● **Assignment**:
Copy out the data word for word, beginning at its very first line and ending after the line that contains "colectivo de organizaciones", including both of those lines.

● **Data for this exercise**:

---

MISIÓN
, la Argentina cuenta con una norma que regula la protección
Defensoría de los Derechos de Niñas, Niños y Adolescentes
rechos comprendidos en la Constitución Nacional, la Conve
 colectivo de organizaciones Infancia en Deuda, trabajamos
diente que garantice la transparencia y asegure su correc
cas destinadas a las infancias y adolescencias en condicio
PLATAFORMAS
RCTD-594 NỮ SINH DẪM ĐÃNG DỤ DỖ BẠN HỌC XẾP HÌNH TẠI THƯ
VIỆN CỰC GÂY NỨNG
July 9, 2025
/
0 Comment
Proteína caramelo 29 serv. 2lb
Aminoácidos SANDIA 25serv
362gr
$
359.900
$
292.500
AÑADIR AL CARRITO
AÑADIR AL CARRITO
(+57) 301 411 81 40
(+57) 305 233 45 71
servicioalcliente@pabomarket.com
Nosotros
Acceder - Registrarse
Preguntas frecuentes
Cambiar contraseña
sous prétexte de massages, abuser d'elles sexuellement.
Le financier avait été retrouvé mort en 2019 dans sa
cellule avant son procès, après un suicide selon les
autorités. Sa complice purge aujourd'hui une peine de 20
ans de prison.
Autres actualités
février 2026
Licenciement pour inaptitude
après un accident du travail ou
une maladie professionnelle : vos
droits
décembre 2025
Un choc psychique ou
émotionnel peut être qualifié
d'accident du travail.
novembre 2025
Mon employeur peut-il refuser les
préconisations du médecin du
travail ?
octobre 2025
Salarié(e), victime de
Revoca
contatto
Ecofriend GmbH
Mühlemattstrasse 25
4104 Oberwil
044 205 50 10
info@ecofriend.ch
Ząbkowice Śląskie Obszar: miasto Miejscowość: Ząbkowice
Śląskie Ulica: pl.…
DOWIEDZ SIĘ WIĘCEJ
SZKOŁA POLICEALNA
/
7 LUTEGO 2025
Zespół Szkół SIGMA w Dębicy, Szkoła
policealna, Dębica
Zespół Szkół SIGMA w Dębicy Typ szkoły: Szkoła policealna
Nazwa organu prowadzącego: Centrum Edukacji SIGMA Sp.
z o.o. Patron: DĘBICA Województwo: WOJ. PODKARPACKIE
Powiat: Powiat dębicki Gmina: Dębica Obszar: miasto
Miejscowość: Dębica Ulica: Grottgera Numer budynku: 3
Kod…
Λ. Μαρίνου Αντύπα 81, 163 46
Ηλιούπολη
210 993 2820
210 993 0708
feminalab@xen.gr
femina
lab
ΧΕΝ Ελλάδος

---

● **Written response**:
MISIÓN
, la Argentina cuenta con una norma que regula la protección
Defensoría de los Derechos de Niñas, Niños y Adolescentes
rechos comprendidos en la Constitución Nacional, la Conve
 colectivo de organizaciones Infancia en Deuda, trabajamos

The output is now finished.